Vertebral fractures (VF) are recognised as the most frequent complication of osteoporosis. Our objective was to determine the clinico-epidemiological characteristics and health-care burden of hospitalised VF in Spain.
From the 2002 National Hospital Discharge Register, records for all osteoporosis-related VF in the Spanish population aged ≥30 years and over were retrieved. Diagnostic categories included the ICD-9-CM codes 805 and 733.xx. Population data were drawn from the National Statistics Institute.

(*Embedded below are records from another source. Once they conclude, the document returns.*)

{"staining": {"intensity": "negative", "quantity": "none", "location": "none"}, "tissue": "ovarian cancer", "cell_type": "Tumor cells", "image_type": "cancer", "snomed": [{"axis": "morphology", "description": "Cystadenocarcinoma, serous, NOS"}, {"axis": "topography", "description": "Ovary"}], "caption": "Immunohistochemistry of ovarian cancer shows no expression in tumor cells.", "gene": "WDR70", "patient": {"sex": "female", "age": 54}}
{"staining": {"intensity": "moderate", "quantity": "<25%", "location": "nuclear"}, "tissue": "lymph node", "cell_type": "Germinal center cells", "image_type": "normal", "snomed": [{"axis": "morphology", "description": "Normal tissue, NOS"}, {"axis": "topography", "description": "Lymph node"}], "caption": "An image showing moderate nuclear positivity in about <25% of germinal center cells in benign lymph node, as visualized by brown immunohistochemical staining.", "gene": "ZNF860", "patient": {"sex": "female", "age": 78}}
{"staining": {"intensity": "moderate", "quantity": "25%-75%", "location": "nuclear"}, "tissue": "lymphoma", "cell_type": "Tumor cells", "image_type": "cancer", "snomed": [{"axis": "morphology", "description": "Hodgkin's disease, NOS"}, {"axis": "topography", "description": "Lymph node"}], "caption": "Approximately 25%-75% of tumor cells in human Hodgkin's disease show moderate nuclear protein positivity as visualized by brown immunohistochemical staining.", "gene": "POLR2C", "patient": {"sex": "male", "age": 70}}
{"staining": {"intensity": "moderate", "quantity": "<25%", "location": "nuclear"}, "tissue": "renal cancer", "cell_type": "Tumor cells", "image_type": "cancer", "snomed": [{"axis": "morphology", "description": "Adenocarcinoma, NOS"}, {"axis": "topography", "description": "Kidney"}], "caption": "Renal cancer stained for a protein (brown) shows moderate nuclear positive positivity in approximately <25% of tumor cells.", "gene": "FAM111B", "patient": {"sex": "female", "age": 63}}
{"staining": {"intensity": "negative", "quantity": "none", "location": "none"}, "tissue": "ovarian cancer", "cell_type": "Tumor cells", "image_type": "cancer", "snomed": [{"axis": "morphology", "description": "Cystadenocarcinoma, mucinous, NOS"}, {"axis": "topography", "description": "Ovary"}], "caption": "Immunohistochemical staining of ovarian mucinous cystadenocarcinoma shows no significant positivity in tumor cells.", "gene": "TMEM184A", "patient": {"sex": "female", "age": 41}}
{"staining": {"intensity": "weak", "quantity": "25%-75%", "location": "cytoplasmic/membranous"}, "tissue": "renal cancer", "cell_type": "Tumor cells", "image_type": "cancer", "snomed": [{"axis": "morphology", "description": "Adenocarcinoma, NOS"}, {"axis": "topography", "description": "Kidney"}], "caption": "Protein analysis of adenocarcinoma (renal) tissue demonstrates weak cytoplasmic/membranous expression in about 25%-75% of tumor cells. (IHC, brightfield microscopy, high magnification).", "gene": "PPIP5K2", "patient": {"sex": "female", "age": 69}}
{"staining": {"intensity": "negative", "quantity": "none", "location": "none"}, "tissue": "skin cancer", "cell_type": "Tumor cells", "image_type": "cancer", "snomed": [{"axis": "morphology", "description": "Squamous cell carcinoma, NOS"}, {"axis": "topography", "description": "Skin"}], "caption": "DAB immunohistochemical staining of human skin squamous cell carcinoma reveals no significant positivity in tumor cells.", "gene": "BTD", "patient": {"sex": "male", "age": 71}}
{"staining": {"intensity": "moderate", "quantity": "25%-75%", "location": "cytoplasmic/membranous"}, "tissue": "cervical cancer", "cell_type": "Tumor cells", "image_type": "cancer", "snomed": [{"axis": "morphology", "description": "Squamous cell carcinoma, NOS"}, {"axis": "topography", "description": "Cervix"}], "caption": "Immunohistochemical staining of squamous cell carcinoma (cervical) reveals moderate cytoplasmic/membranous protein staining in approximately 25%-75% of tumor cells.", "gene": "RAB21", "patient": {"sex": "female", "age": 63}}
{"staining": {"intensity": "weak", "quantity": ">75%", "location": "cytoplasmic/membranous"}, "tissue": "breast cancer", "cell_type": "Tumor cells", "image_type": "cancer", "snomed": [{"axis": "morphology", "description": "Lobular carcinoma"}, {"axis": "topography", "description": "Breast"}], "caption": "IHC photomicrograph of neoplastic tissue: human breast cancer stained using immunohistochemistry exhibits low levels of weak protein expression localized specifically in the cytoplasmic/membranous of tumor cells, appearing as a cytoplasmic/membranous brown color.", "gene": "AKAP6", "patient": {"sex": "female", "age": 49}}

In total, 7,100 records were eligible for analysis. According to Deyo-adapted Charlson index, 62% of cases had no associated comorbidity. VF were the cause of hospitalisation in 52% of cases. Overall in-hospital mortality was 3.5%. Men had higher adjusted mortality than women. Mean hospital stay was 11.4±0.2 days. Identified cases amounted to a hospitalisation rate of 2.76 cases per 10,000 population aged ≥30 years. Direct inpatient hospital costs exceeded €41million and accounted for 0.078% of Spanish expenditure on hospitalisations and specialised care in 2002.
The national discharge database reveals epidemiological features of hospitalised osteoporosis-attributable VF and indicates an association with a substantial hospital burden in Spain. Our data provide a basis for assessing the impact of these fractures on the Spanish health-care system and to estimate future care requirements.